_WHAT YOU SHOULD DO_.
Find the word "hukuka" in the records and copy every line where it occurs.

____ INFORMATION GIVEN

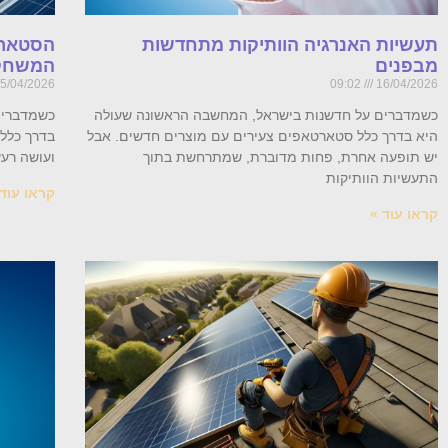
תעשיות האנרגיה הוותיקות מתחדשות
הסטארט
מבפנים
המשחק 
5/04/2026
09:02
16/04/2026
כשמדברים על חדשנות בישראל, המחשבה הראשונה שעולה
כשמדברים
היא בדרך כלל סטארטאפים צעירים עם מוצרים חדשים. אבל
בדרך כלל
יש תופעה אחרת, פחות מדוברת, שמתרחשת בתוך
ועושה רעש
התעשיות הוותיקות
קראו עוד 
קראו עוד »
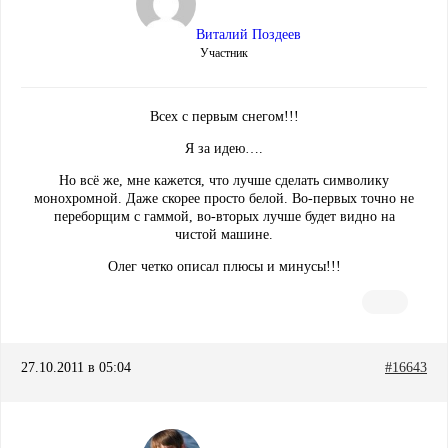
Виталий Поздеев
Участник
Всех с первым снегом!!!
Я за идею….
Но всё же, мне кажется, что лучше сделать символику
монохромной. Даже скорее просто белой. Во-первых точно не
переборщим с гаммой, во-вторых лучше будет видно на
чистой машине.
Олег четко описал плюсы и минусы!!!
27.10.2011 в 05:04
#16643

________
____ INFORMATION GIVEN

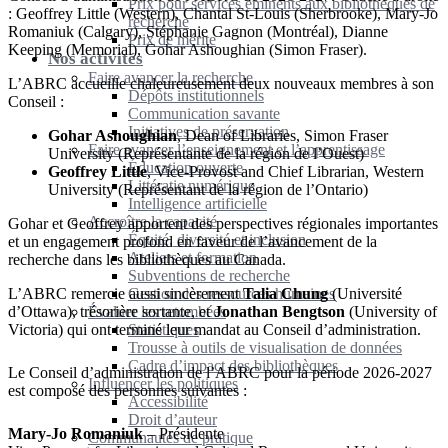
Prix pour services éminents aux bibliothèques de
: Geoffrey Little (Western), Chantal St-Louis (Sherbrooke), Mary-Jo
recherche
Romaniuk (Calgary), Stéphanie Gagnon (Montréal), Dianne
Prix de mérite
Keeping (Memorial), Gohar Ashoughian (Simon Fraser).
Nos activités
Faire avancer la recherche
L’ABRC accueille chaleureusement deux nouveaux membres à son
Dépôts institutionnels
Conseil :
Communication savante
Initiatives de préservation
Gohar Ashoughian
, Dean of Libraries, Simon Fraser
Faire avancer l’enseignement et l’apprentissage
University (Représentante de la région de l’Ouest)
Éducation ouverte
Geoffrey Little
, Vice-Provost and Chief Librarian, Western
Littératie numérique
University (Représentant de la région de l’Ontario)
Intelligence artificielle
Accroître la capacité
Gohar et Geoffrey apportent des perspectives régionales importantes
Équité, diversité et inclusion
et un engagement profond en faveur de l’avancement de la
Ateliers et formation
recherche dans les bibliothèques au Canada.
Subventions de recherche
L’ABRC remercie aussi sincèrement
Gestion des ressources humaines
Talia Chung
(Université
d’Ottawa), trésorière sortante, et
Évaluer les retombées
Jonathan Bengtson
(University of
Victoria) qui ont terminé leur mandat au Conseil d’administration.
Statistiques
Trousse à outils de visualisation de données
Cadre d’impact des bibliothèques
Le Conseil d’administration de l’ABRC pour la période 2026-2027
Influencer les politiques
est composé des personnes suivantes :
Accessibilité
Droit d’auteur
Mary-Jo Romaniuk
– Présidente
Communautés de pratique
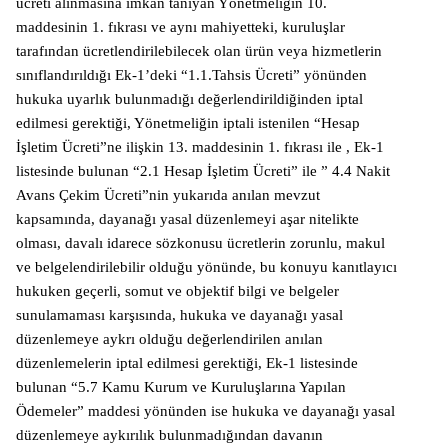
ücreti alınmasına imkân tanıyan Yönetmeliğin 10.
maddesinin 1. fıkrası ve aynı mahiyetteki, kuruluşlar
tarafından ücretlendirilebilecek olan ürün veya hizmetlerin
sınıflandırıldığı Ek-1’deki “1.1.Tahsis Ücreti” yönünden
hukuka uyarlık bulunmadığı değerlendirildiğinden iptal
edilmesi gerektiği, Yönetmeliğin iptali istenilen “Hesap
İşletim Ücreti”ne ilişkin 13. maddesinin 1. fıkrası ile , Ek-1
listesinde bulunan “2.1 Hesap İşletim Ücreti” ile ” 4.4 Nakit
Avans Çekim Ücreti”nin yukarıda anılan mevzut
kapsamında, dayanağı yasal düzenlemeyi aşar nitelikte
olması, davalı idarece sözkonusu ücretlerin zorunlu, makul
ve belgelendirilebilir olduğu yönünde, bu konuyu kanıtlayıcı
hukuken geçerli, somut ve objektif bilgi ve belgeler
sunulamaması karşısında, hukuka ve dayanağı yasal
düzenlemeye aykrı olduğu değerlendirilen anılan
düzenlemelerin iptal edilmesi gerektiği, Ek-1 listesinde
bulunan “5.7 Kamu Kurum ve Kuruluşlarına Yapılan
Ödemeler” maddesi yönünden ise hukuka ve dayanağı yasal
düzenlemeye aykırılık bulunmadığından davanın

________

_OUTPUT FOR THIS TASK_.
hukuka uyarlık bulunmadığı değerlendirildiğinden iptal
sunulamaması karşısında, hukuka ve dayanağı yasal
Ödemeler” maddesi yönünden ise hukuka ve dayanağı yasal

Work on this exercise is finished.